Directive:
What is needed here is each entry reproduced exactly, without its pictures.
───── Provided material
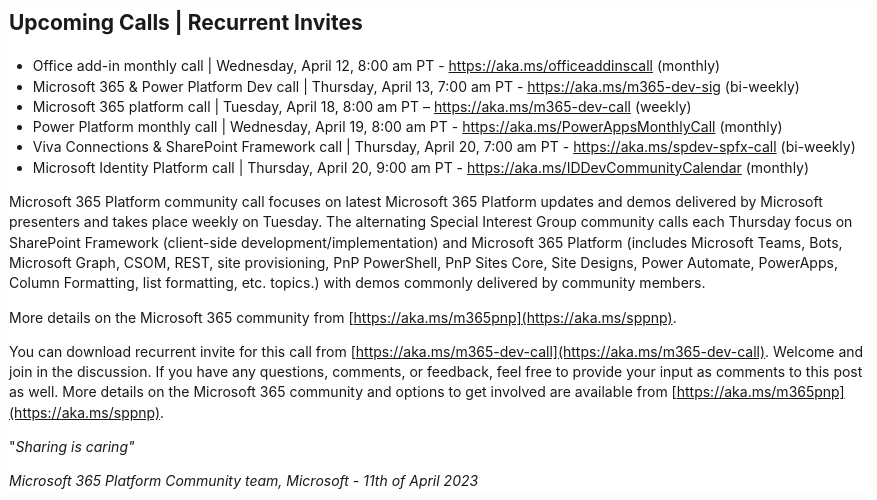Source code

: 
## Upcoming Calls | Recurrent Invites

* Office add-in monthly call \| Wednesday, April 12, 8:00 am PT - <https://aka.ms/officeaddinscall> (monthly)
* Microsoft 365 & Power Platform Dev call \| Thursday, April 13, 7:00 am PT - <https://aka.ms/m365-dev-sig> (bi-weekly)
* Microsoft 365 platform call \| Tuesday, April 18, 8:00 am PT – <https://aka.ms/m365-dev-call> (weekly)
* Power Platform monthly call \| Wednesday, April 19, 8:00 am PT - <https://aka.ms/PowerAppsMonthlyCall> (monthly)
* Viva Connections & SharePoint Framework call \| Thursday, April 20, 7:00 am PT - <https://aka.ms/spdev-spfx-call> (bi-weekly)
* Microsoft Identity Platform call \| Thursday, April 20, 9:00 am PT - <https://aka.ms/IDDevCommunityCalendar> (monthly)

Microsoft 365 Platform community call focuses on latest Microsoft 365 Platform updates and demos delivered by Microsoft presenters and takes place weekly on Tuesday.  The alternating Special Interest Group community calls each Thursday focus on SharePoint Framework (client-side development/implementation) and Microsoft 365 Platform (includes Microsoft Teams, Bots, Microsoft Graph, CSOM, REST, site provisioning, PnP PowerShell, PnP Sites Core, Site Designs, Power Automate, PowerApps, Column Formatting, list formatting, etc. topics.) with demos commonly delivered by community members.

More details on the Microsoft 365 community from [https://aka.ms/m365pnp](https://aka.ms/sppnp).

You can download recurrent invite for this call from [https://aka.ms/m365-dev-call](https://aka.ms/m365-dev-call).  Welcome and join in the discussion. If you have any questions, comments, or feedback, feel free to provide your input as comments to this post as well. More details on the Microsoft 365 community and options to get involved are available from [https://aka.ms/m365pnp](https://aka.ms/sppnp).


&quot;_Sharing is caring&quot;_

_Microsoft 365 Platform Community team, Microsoft - 11th of April 2023_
──────────
Solution for this task:
Source code

: 
## Upcoming Calls | Recurrent Invites

* Office add-in monthly call \| Wednesday, April 12, 8:00 am PT - <https://aka.ms/officeaddinscall> (monthly)
* Microsoft 365 & Power Platform Dev call \| Thursday, April 13, 7:00 am PT - <https://aka.ms/m365-dev-sig> (bi-weekly)
* Microsoft 365 platform call \| Tuesday, April 18, 8:00 am PT – <https://aka.ms/m365-dev-call> (weekly)
* Power Platform monthly call \| Wednesday, April 19, 8:00 am PT - <https://aka.ms/PowerAppsMonthlyCall> (monthly)
* Viva Connections & SharePoint Framework call \| Thursday, April 20, 7:00 am PT - <https://aka.ms/spdev-spfx-call> (bi-weekly)
* Microsoft Identity Platform call \| Thursday, April 20, 9:00 am PT - <https://aka.ms/IDDevCommunityCalendar> (monthly)

Microsoft 365 Platform community call focuses on latest Microsoft 365 Platform updates and demos delivered by Microsoft presenters and takes place weekly on Tuesday.  The alternating Special Interest Group community calls each Thursday focus on SharePoint Framework (client-side development/implementation) and Microsoft 365 Platform (includes Microsoft Teams, Bots, Microsoft Graph, CSOM, REST, site provisioning, PnP PowerShell, PnP Sites Core, Site Designs, Power Automate, PowerApps, Column Formatting, list formatting, etc. topics.) with demos commonly delivered by community members.

More details on the Microsoft 365 community from [https://aka.ms/m365pnp](https://aka.ms/sppnp).

You can download recurrent invite for this call from [https://aka.ms/m365-dev-call](https://aka.ms/m365-dev-call).  Welcome and join in the discussion. If you have any questions, comments, or feedback, feel free to provide your input as comments to this post as well. More details on the Microsoft 365 community and options to get involved are available from [https://aka.ms/m365pnp](https://aka.ms/sppnp).


&quot;_Sharing is caring&quot;_

_Microsoft 365 Platform Community team, Microsoft - 11th of April 2023_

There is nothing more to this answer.